I spent the last 24 hours in the hell that is (probably) food poisoning or a 24 hour flu. I haven't thrown up that much since I was a kid. Hell. Seriously. Thanks to my sweet Mr. Bear I have a clean house and today I am relaxing and totally enjoying this.....
In lieu of any real sort of post for the past week (making up for it after the fact?) I thought I'd send you all over to one of my regular reads to a post about parenting. Somewhat related to the "clean house" statement I just made. Normally I really like Cjane's ideas, for as different as we may see the world (she also happens to be related to one of my absolute most favorite college teachers so that gives her a leg up in my book), but this particular post I somewhat disagree with.
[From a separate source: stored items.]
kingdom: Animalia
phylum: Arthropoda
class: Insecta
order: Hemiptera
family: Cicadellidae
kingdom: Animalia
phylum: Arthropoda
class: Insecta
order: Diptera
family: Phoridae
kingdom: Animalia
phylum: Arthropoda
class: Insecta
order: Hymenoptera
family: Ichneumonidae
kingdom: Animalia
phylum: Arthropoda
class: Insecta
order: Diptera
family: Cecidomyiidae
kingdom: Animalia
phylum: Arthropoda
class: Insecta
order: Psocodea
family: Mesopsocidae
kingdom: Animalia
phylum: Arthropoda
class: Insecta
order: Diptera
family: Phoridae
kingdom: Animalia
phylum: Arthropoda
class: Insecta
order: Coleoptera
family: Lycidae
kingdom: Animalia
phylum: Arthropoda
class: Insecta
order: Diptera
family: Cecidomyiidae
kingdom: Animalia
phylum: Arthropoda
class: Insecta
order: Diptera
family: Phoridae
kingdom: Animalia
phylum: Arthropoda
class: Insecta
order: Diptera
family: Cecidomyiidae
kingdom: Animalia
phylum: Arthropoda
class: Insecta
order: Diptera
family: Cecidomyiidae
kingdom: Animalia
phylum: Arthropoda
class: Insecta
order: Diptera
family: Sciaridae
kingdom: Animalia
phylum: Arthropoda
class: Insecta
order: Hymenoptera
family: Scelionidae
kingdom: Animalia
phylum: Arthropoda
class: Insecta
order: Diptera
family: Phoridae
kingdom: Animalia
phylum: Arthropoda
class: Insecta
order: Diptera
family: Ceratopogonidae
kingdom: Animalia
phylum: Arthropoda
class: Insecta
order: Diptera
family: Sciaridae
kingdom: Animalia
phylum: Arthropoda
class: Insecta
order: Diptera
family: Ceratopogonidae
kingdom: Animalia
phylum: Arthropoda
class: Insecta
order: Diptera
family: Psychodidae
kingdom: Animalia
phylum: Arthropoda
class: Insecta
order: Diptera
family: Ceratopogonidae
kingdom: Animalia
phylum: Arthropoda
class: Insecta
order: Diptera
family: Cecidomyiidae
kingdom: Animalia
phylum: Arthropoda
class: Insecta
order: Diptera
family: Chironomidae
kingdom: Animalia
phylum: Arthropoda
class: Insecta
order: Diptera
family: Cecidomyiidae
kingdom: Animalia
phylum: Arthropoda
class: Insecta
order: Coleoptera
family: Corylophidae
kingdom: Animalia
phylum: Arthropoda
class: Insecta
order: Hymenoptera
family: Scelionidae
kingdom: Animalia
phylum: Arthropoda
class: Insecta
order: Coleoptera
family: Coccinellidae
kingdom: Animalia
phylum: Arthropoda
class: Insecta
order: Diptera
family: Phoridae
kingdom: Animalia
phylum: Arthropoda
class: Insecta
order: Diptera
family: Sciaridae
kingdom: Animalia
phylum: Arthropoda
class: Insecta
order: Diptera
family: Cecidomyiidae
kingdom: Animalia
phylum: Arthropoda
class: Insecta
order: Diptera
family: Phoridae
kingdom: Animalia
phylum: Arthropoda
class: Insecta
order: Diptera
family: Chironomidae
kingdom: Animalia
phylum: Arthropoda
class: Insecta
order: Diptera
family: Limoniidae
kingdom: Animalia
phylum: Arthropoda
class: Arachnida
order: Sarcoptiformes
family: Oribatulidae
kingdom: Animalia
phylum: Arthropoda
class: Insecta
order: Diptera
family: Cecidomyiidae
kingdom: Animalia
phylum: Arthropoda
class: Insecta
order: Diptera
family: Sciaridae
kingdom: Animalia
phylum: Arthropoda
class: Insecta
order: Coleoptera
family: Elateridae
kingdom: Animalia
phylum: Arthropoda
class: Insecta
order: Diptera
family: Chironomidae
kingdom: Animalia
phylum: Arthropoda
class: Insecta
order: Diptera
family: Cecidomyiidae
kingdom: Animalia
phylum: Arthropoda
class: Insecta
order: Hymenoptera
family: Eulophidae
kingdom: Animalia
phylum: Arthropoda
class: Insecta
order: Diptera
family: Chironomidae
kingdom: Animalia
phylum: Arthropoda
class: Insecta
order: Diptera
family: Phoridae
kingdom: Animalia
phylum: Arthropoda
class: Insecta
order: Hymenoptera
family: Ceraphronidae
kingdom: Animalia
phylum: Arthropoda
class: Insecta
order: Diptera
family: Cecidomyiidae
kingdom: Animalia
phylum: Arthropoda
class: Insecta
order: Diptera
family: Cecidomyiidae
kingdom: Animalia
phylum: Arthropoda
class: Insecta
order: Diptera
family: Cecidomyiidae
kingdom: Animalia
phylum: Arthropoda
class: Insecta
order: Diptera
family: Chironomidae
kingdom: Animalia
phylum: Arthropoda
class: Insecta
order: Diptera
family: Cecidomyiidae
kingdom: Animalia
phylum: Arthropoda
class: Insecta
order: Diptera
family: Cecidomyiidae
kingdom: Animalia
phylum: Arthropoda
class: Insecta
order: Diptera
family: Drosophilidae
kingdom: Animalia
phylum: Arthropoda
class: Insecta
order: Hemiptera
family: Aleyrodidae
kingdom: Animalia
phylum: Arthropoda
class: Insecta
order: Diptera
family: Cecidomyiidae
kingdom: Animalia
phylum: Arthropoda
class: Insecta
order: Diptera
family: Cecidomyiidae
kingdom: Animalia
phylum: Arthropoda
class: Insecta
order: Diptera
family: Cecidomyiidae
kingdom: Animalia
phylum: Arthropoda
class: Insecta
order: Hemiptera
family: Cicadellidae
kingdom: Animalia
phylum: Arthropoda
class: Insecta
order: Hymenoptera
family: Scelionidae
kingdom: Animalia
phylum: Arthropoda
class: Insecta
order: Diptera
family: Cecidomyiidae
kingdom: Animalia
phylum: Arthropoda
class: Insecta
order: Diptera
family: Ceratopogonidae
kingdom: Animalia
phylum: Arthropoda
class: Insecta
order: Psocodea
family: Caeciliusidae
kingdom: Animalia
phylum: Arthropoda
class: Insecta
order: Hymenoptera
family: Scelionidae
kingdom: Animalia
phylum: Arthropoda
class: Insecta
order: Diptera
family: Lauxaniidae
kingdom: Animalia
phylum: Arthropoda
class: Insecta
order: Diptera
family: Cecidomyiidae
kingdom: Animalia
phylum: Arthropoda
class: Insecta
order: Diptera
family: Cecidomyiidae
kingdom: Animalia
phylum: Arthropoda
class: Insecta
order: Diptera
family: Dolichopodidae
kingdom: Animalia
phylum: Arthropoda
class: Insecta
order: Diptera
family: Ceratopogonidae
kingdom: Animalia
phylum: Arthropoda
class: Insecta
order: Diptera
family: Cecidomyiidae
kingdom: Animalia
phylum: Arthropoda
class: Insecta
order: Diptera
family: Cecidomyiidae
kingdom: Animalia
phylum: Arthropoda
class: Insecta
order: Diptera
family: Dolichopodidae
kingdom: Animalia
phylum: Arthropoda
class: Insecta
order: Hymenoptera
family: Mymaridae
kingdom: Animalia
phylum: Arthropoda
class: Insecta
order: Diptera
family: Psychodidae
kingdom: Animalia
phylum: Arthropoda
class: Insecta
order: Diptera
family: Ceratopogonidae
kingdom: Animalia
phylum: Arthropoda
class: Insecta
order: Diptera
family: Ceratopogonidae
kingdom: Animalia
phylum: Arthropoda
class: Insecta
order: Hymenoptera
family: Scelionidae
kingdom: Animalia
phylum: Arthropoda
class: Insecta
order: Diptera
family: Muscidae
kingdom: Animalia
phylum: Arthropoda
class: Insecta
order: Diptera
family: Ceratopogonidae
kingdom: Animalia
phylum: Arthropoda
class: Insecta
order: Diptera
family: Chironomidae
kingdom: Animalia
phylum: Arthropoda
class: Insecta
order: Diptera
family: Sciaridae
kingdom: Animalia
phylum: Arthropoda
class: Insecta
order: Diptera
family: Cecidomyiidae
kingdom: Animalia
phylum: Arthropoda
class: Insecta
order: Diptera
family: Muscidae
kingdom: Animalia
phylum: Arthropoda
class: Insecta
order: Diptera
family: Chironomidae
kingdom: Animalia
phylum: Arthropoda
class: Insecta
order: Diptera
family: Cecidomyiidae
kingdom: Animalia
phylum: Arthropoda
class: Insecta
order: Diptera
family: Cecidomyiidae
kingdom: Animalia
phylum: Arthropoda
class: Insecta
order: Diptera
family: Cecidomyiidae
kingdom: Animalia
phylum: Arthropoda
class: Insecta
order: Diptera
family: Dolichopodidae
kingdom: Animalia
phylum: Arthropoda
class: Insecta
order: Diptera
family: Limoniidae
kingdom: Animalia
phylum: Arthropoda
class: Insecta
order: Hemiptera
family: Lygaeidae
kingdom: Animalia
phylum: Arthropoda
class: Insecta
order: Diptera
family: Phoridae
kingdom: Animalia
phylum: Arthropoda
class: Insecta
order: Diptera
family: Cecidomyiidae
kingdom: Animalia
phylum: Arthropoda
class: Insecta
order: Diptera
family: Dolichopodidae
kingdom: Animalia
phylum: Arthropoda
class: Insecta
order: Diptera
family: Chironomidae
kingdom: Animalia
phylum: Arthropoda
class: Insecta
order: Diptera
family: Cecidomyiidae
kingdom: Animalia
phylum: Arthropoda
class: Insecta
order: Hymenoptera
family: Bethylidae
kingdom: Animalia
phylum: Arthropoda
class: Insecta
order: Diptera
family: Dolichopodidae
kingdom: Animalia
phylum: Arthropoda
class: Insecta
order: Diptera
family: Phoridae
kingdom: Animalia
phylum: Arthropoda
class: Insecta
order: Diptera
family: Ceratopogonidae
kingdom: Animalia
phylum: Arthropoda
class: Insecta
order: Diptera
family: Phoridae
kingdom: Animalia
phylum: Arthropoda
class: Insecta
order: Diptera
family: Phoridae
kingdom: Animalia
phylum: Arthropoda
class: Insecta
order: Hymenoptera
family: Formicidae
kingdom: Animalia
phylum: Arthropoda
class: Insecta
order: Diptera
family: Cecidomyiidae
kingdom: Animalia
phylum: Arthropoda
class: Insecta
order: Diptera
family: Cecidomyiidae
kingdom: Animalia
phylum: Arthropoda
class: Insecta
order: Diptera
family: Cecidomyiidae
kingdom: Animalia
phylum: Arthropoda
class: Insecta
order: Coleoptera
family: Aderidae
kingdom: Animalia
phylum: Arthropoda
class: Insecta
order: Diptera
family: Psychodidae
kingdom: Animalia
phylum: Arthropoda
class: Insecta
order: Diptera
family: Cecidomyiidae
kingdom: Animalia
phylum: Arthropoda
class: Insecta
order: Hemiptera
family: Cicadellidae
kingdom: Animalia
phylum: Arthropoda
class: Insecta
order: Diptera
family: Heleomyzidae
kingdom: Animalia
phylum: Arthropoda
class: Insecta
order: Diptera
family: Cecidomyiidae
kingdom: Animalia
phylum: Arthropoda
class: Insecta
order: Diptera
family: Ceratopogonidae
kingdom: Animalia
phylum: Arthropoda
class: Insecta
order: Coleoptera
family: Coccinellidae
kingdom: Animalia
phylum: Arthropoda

Particularly the first and last quotes she mentioned.....for as much as I try to get things done around my home I value time spent with my daughter a lot more than I value time spent scrubbing kitchen counters or having an immaculate garden. A clean house is a happy house, YES, but I will clean my house every day, (practically) for the rest of my life, and I only have a few years where my baby will want me to color alongside her all morning long. Plus, even for someone like me who has a child that wants to be attended to almost constantly, there are plenty of hours where I am hands free. Morning play (when she doesn't seem to notice her solitude), naps, kitchen cleaning while she eats (sssssllllloooooowwwwwly!), and bed time. If I WANT to get it all I can, maybe not as perfectly as I would always like, but, clean enough. Usually I'm the one holding myself back (lazy much?). Anyway, maybe it's an excuse to get out of constant chores but I know very few women (none actually, but I'm sure they are out there), with all their children grown and gone, that don't wish they would have put the cleaning aside to really enjoy their babies more often. I don't want to have that regret.